Ted Crail, a newspaper veteran and prolific writer who schmoozed with entertainment legends and advocated for wildlife protection, died April 16 of various health ailments, his family said. He was 85.
Mr. Crail lived in northwestern Montana after more than three decades in Sacramento as an animal-rights activist and author. He was a former vice president and spokesman for the Animal Protection Institute, now known as Born Free USA.
Besides raising funds to help protect endangered species, he made a well-received documentary about the history of animal-rights campaigns, “The Ninth Crusade,” that was narrated by actor Beau Bridges. He also wrote a book, “Apetalk and Whalespeak: The Quest for Interspecies Communication.”
An avid reader, he opened the Lively Arts Bookstore Gallery on J Street in the mid-1990s to house and sell his personal collection of books on a variety of subjects. A cheerful man who enjoyed engaging with people, he outfitted the store with 19th-century furniture and a restored stagecoach.
“He was a major book collector with thousands of rare and wonderful books,” his daughter Charr Crail Goslow said. “He could tell you when it was printed, whether it was a first edition and how many times he had come across it in all his travels.”

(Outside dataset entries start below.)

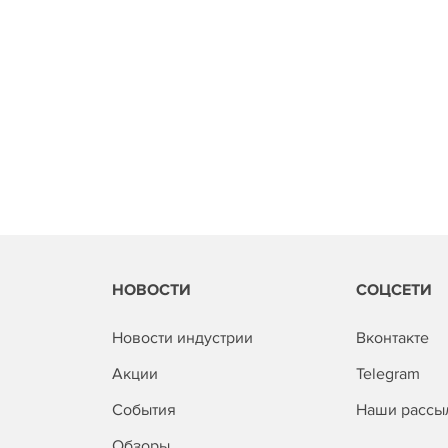
НОВОСТИ
СОЦСЕТИ
Новости индустрии
Вконтакте
Акции
Telegram
События
Наши рассы
Обзоры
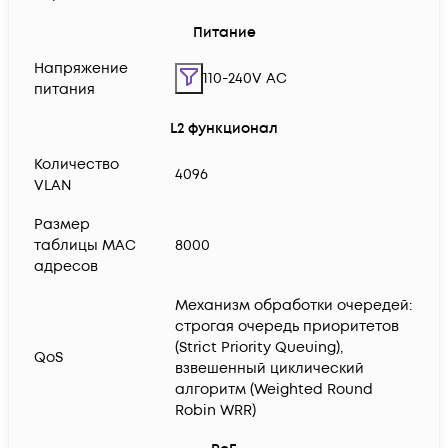
Питание
Напряжение
110-240V AC
питания
L2 функционал
Количество
4096
VLAN
Размер
таблицы MAC
8000
адресов
Механизм обработки очередей:
строгая очередь приоритетов
(Strict Priority Queuing),
QoS
взвешенный циклический
алгоритм (Weighted Round
Robin WRR)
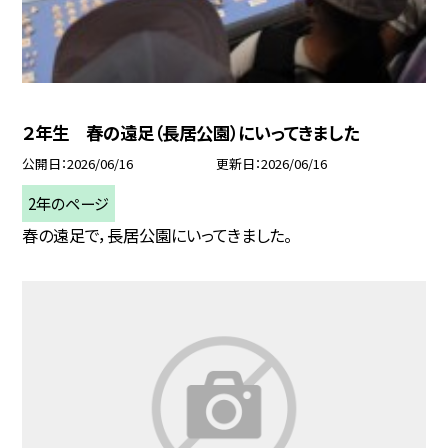
２年生 春の遠足（長居公園）にいってきました
公開日
2026/06/16
更新日
2026/06/16
2年のページ
春の遠足で，長居公園にいってきました。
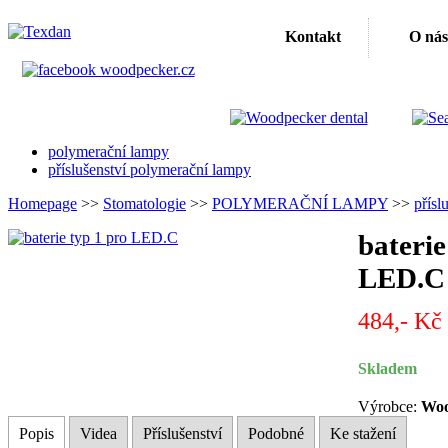
Kontakt
O nás
polymerační lampy
příslušenství polymerační lampy
Homepage
>>
Stomatologie
>>
POLYMERAČNÍ LAMPY
>>
přísl
baterie
LED.C
484,- Kč
Skladem
Výrobce:
Woo
Popis
Videa
Příslušenství
Podobné
Ke stažení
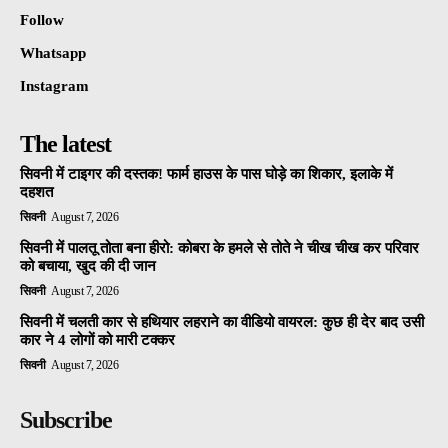
Follow
Whatsapp
Instagram
The latest
सिवनी में टाइगर की दस्तक! फार्म हाउस के पास घोड़े का शिकार, इलाके में
दहशत
सिवनी
August 7, 2026
सिवनी में पालतू तोता बना हीरो: कोबरा के हमले से तोते ने चीख चीख कर परिवार
को बचाया, खुद की दी जान
सिवनी
August 7, 2026
सिवनी में चलती कार से हथियार लहराने का वीडियो वायरल: कुछ ही देर बाद उसी
कार ने 4 लोगों को मारी टक्कर
सिवनी
August 7, 2026
Subscribe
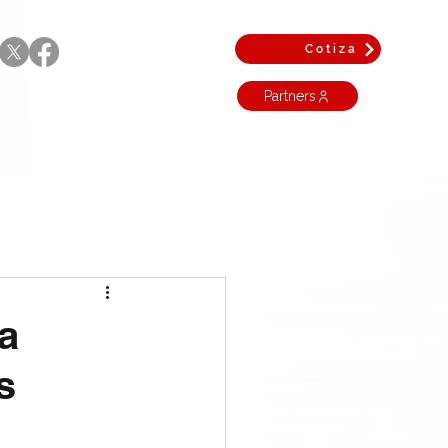
Cotiza
Partners
a
s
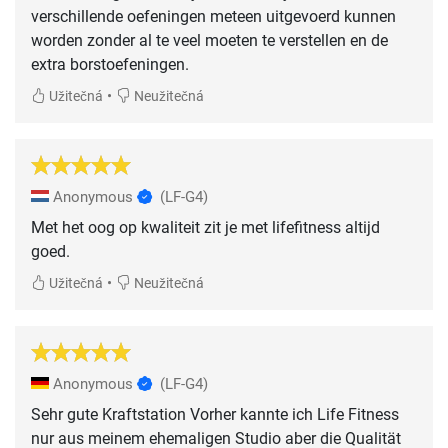
verschillende oefeningen meteen uitgevoerd kunnen
worden zonder al te veel moeten te verstellen en de
extra borstoefeningen.
•
Užitečná
Neužitečná
Anonymous
(LF-G4)
Met het oog op kwaliteit zit je met lifefitness altijd
goed.
•
Užitečná
Neužitečná
Anonymous
(LF-G4)
Sehr gute Kraftstation Vorher kannte ich Life Fitness
nur aus meinem ehemaligen Studio aber die Qualität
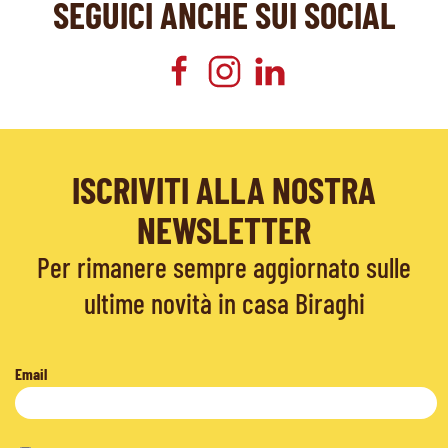
SEGUICI ANCHE SUI SOCIAL
ISCRIVITI ALLA NOSTRA
NEWSLETTER
Per rimanere sempre aggiornato sulle
ultime novità in casa Biraghi
Email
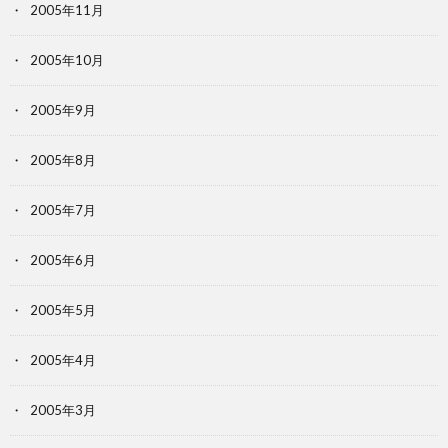
2005年11月
2005年10月
2005年9月
2005年8月
2005年7月
2005年6月
2005年5月
2005年4月
2005年3月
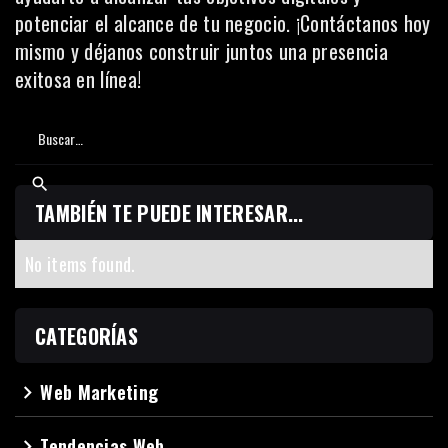
potenciar el alcance de tu negocio. ¡
Contáctanos hoy
mismo
y déjanos construir juntos una presencia
exitosa en línea!
TAMBIÉN TE PUEDE INTERESAR...
No items found.
CATEGORÍAS
Web Marketing
navigate_next
Tendencias Web
navigate_next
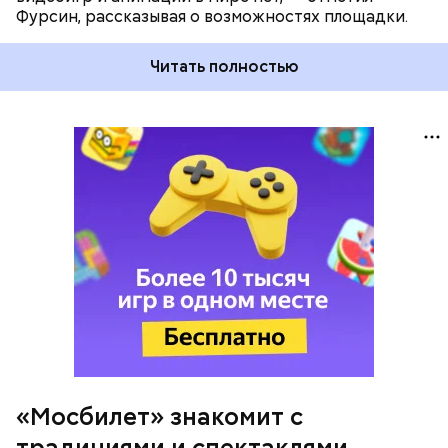
Фурсин, рассказывая о возможностях площадки.
Читать полностью
«Мосбилет» знакомит с
традициями и спектаклями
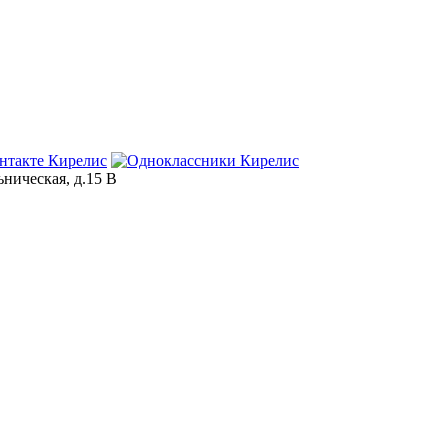
ьническая, д.15 В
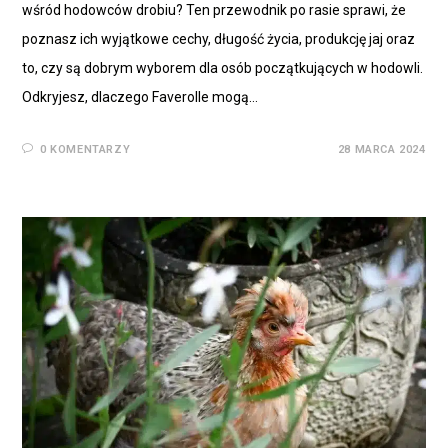
wśród hodowców drobiu? Ten przewodnik po rasie sprawi, że
poznasz ich wyjątkowe cechy, długość życia, produkcję jaj oraz
to, czy są dobrym wyborem dla osób początkujących w hodowli.
Odkryjesz, dlaczego Faverolle mogą…
0 KOMENTARZY
28 MARCA 2024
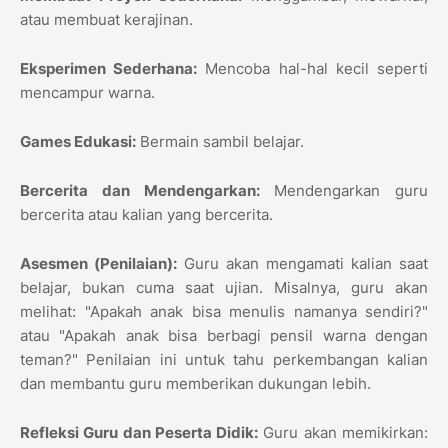
atau membuat kerajinan.
Eksperimen Sederhana:
Mencoba hal-hal kecil seperti
mencampur warna.
Games Edukasi:
Bermain sambil belajar.
Bercerita dan Mendengarkan:
Mendengarkan guru
bercerita atau kalian yang bercerita.
Asesmen (Penilaian):
Guru akan mengamati kalian saat
belajar, bukan cuma saat ujian. Misalnya, guru akan
melihat: "Apakah anak bisa menulis namanya sendiri?"
atau "Apakah anak bisa berbagi pensil warna dengan
teman?" Penilaian ini untuk tahu perkembangan kalian
dan membantu guru memberikan dukungan lebih.
Refleksi Guru dan Peserta Didik:
Guru akan memikirkan:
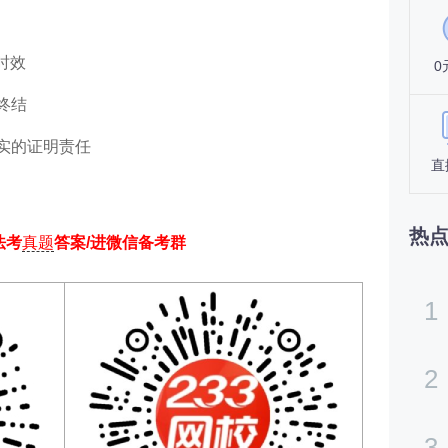
时效
0
终结
实的证明责任
直
热
法考
真题
答案/进微信备考群
1
2
3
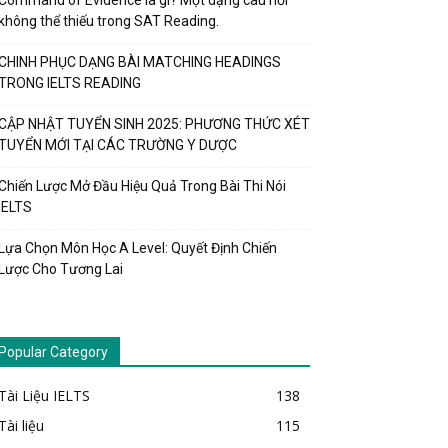
Command of Evidence là gì? Một dạng câu hỏi
không thể thiếu trong SAT Reading.
CHINH PHỤC DẠNG BÀI MATCHING HEADINGS
TRONG IELTS READING
CẬP NHẬT TUYỂN SINH 2025: PHƯƠNG THỨC XÉT
TUYỂN MỚI TẠI CÁC TRƯỜNG Y DƯỢC
Chiến Lược Mở Đầu Hiệu Quả Trong Bài Thi Nói
IELTS
Lựa Chọn Môn Học A Level: Quyết Định Chiến
Lược Cho Tương Lai
Popular Category
Tài Liệu IELTS
138
Tài liệu
115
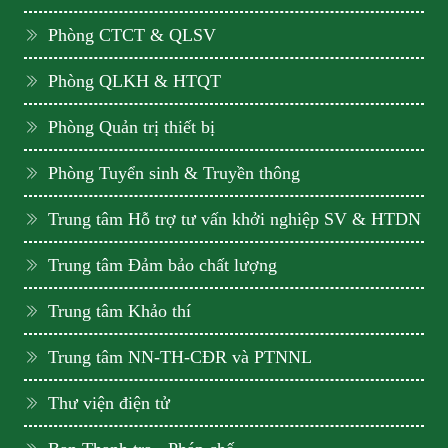
Phòng CTCT & QLSV
Phòng QLKH & HTQT
Phòng Quản trị thiết bị
Phòng Tuyển sinh & Truyền thông
Trung tâm Hỗ trợ tư vấn khởi nghiệp SV & HTDN
Trung tâm Đảm bảo chất lượng
Trung tâm Khảo thí
Trung tâm NN-TH-CĐR và PTNNL
Thư viện điện tử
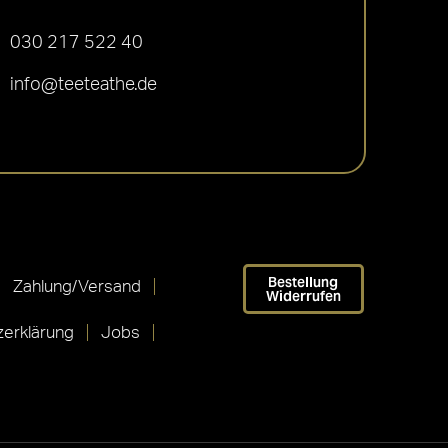
030 217 522 40
info@teeteathe.de
Bestellung
Zahlung/Versand
Widerrufen
erklärung
Jobs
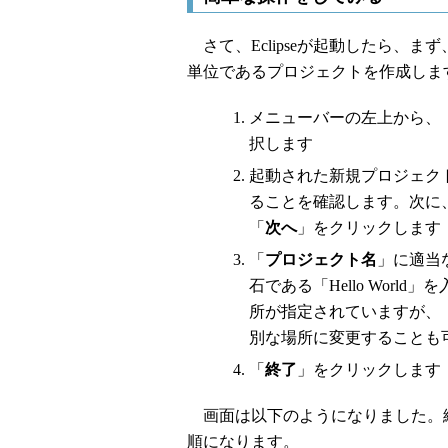
さて、Eclipseが起動したら、
単位であるプロジェクトを作成しま
メニューバーの左上から、
択します
起動された新規プロジェク
ることを確認します。次に
「
次へ
」をクリックします
「
プロジェクト名
」に適当
石である「Hello Wor
所が指定されていますが、
別な場所に変更することも
「
終了
」をクリックします
画面は以下のようになりました。
順になります。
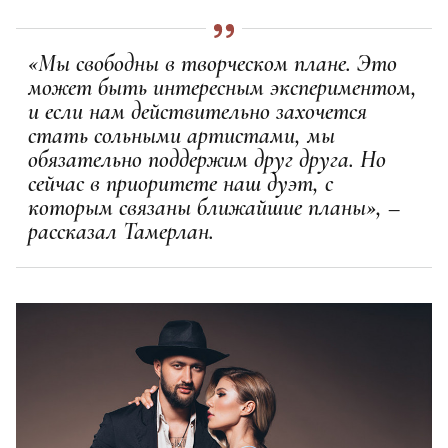
«Мы свободны в творческом плане. Это
может быть интересным экспериментом,
и если нам действительно захочется
стать сольными артистами, мы
обязательно поддержим друг друга. Но
сейчас в приоритете наш дуэт, с
которым связаны ближайшие планы», –
рассказал Тамерлан.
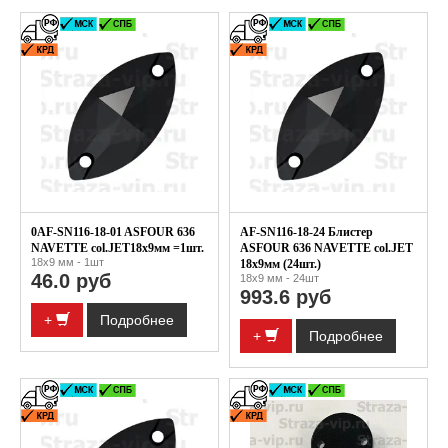
0AF-SN116-18-01 ASFOUR 636
AF-SN116-18-24 Блистер
NAVETTE col.JET18х9мм =1шт.
ASFOUR 636 NAVETTE col.JET
18x9 мм - 1шт
18х9мм (24шт.)
46.0 руб
18x9 мм - 24шт
993.6 руб
+
Подробнее
+
Подробнее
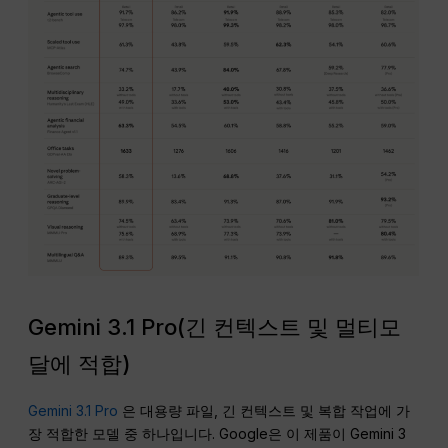
Gemini 3.1 Pro(긴 컨텍스트 및 멀티모
달에 적합)
Gemini 3.1 Pro
은 대용량 파일, 긴 컨텍스트 및 복합 작업에 가
장 적합한 모델 중 하나입니다. Google은 이 제품이 Gemini 3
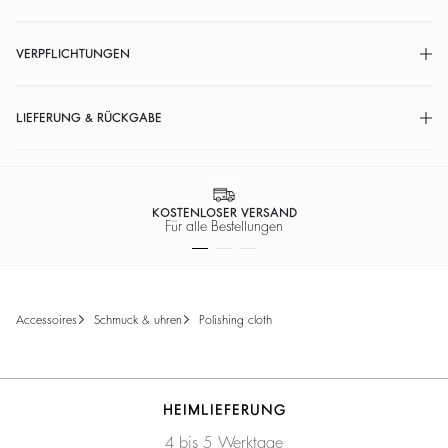
VERPFLICHTUNGEN
LIEFERUNG & RÜCKGABE
KOSTENLOSER VERSAND
Für alle Bestellungen
accessoires
schmuck & uhren
polishing cloth
HEIMLIEFERUNG
4 bis 5 Werktage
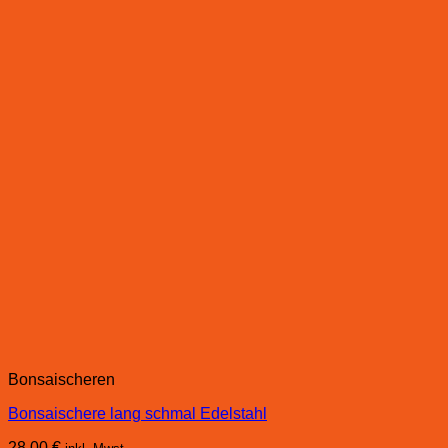
Bonsaischeren
Bonsaischere lang schmal Edelstahl
28,00
€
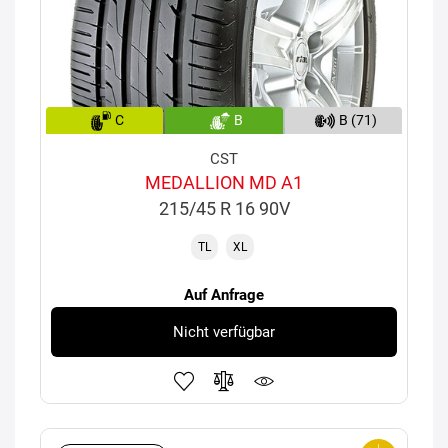
C
B
B (71)
CST
MEDALLION MD A1
215/45 R 16 90V
TL
XL
Auf Anfrage
Nicht verfügbar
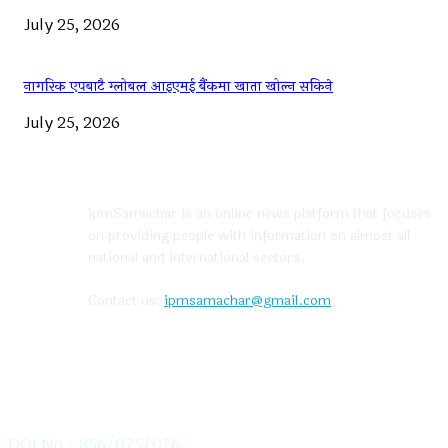
July 25, 2026
नागरिक एपबाटै ग्लोबल आइएमई बैंकमा खाता खोल्न सकिने
July 25, 2026
ABOUT US
ipmSamachar is an online news platform that focuses
on providing people with information on almost all
national and international sectors.
Contact us:
ipmsamachar@gmail.com
CONTACT US
DOI No.: 856/075/076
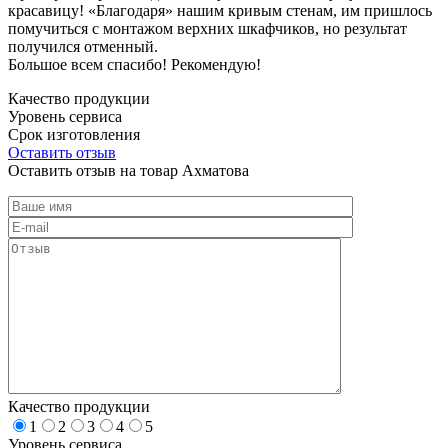
красавицу! «Благодаря» нашим кривым стенам, им пришлось
помучиться с монтажом верхних шкафчиков, но результат
получился отменный.
Большое всем спасибо! Рекомендую!
Качество продукции
Уровень сервиса
Срок изготовления
Оставить отзыв
Оставить отзыв на товар Ахматова
Качество продукции
1
2
3
4
5
Уровень сервиса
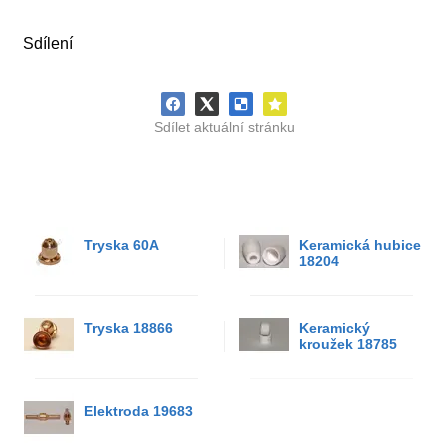
Sdílení
Sdílet aktuální stránku
Tryska 60A
Keramická hubice
18204
Tryska 18866
Keramický
kroužek 18785
Elektroda 19683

Mr. Crail was an old-school newspaperman who started in high school as a stringer for United Press International and a $10-a-week columnist and editor for the Flathead Monitor, a Montana weekly. As a college freshman, he wrote a compelling story about the harmful impact of Hungry Horse Dam on Kalispell that was published in the Saturday Evening Post.
His first job after graduating from the University of Washington was covering murders, bootlegging, racism and small-town politics at the Dunn Daily Record in North Carolina. He worked as a reporter, editor and photographer at various newspapers before settling down as an editor and columnist at the Miami Beach Sun in Florida. He also wrote for TV Guide and was editor of a Miami regional magazine.
His columns at the Sun opened a window on the world of celebrities who flocked to Miami Beach in the 1960s, including the Beatles, Milton Berle, Bing Crosby, Sammy Davis Jr., Zsa Zsa Gabor, Liberace, Liza Minelli, Rita Moreno, Don Rickles and Mickey Spillane. He transitioned into public relations and was a personal spokesman and ghostwriter for Jackie Gleason.
Ted Lee Crail was born Sept. 16, 1928, in Wolf Point, Mont. He grew up in Kalispell, Mont. – which he considered “the center of the Earth,” his daughter said – and returned to live there in 2006.
He was married for 42 years to the former Lee Polivan, a journalist and writer. They were together until her death in 1998.
Mr. Crail loved reminiscing about the A-list entertainers that he interviewed and photographed. In a 1995 story in The Sacramento Bee, he recalled literally rolling on the floor in laughter with Phyllis Diller as they read her collection of jokes. He told the Daily Inter Lake newspaper in Kalispell that Jennifer Jones was “the most beautiful creature on planet Earth,” and he said Eartha Kitt was his favorite interview.
“No one in the world could talk like Eartha Kitt, except for maybe Orson Welles,” he said. “Everything she said was eloquent, gifted and true.”
In addition to his daughter from his first marriage, Mr. Crail is survived by his second wife, Maria Arnold; a sister, Peggy Byrne; and a brother, Donn. No service is planned.